Construct $A = \mathbf{c_1{r_1}^T + c_2{r_2}^T}$ whose column space has basis $(1, 2, 4), (2, 2, 1)$ and whose row space has basis $(1, 0), (1, 1)$.
Answer: $A = \begin{bmatrix}
\mathbf{c_1} & \mathbf{c_2} \\
\end{bmatrix}
\begin{bmatrix}
\mathbf{{r_1}^T} \\
\mathbf{{r_2}^T} \\
\end{bmatrix} =
\begin{bmatrix}
1 & 2 \\
2 & 2 \\
4 & 1 \\
\end{bmatrix}
\begin{bmatrix}
1 & 0 \\
1 & 1 \\
\end{bmatrix}
$
has coln space spanned by $\mathbf{c_i}$ and row space by $\mathbf{r_i}. \quad \square$P124: The column space of $A = C(A)$ consists of all linear combinations of the columns.
The combinations are all possible vectors $\mathbf{Ax}$.
P171: The row space is the column space of $A^T: C(A^T)$.
$\Large{{1-2.}}$ How and why does the construction in the answer work? How was it conceived? Possibly because the definitions for column and row spaces are given for matrix $\times$ vector, and not multiplication of matrices? I recognise though that vectors are matrices.
$\Large{{3.}}$ In general, suppose $C(B)$ has basis $\{\mathbf{c_i}\}_{1 \le i \le s}$ and $C(B^T)$ has basis $\{\mathbf{r_i}\}_{1 \le i \le s}$.
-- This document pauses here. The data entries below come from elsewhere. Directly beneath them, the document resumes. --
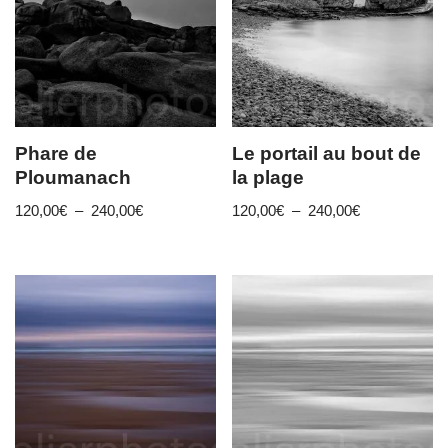
Phare de
Le portail au bout de
Ploumanach
la plage
120,00
€
–
240,00
€
120,00
€
–
240,00
€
Would $B_{m \times n} = \begin{bmatrix}
\vert & & \vert \\
\mathbf{c_1} & \cdots & \mathbf{c_s} \\
\vert & & \vert \\
\end{bmatrix}_{m \times s}
\begin{bmatrix}
— & \mathbf{{r_1}^T} & — \\
& … & \\
— & \mathbf{{r_s}^T} & — \\
\end{bmatrix}_{s \times n}
= \sum\limits_{1 \le i \le s}\mathbf{c_s{r_s}^T} $ ? How and why?
Best Answer
1-2) This construction works because the columns are on the left and the rows are on the right. I imagine it was conceived by thinking about how matrix multiplication on the left and right produces a vector. On a more subtle note, vectors are only matrices when you are working in some basis. More generally, vectors do not a priori have a default matrix representation.
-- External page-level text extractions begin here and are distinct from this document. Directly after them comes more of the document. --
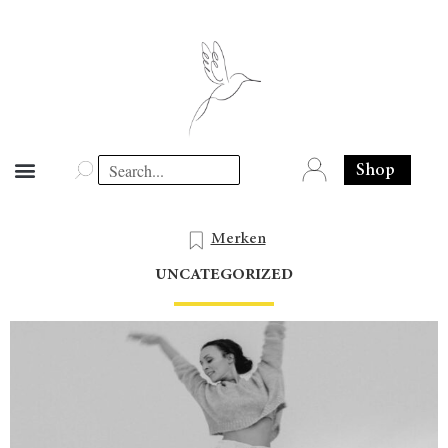
Shop
Merken
UNCATEGORIZED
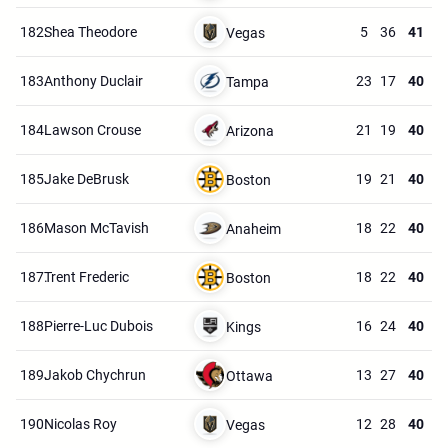
182.
Shea Theodore
5
36
41
Vegas
183.
Anthony Duclair
23
17
40
Tampa
184.
Lawson Crouse
21
19
40
Arizona
185.
Jake DeBrusk
19
21
40
Boston
186.
Mason McTavish
18
22
40
Anaheim
187.
Trent Frederic
18
22
40
Boston
188.
Pierre-Luc Dubois
16
24
40
Kings
189.
Jakob Chychrun
13
27
40
Ottawa
190.
Nicolas Roy
12
28
40
Vegas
3) I you multiply $$B_{m \times n} = \begin{bmatrix} \vert & & \vert \\ \mathbf{c_1} & \cdots & \mathbf{c_s} \\ \vert & & \vert \\ \end{bmatrix}_{m \times s} \begin{bmatrix} -- & \mathbf{{r_1}^T} & -- \\ & ... & \\ -- & \mathbf{{r_s}^T} & -- \\ \end{bmatrix}_{s \times n} = \sum\limits_{1 \le i \le s}\mathbf{c_s{r_s}^T} $$ by a column vector on the right, the column times $\begin{bmatrix} -- & \mathbf{{r_1}^T} & -- \\ & ... & \\ -- & \mathbf{{r_s}^T} & -- \\ \end{bmatrix}_{s \times n}$ gives a new column. Multiplying this column by $\begin{bmatrix} \vert & & \vert \\ \mathbf{c_1} & \cdots & \mathbf{c_s} \\ \vert & & \vert \\ \end{bmatrix}_{m \times s}$ gives you an element of the column space. If you multiply a row vector on the left of $B_{m\times n}$ it similarly gives you an element of the row space.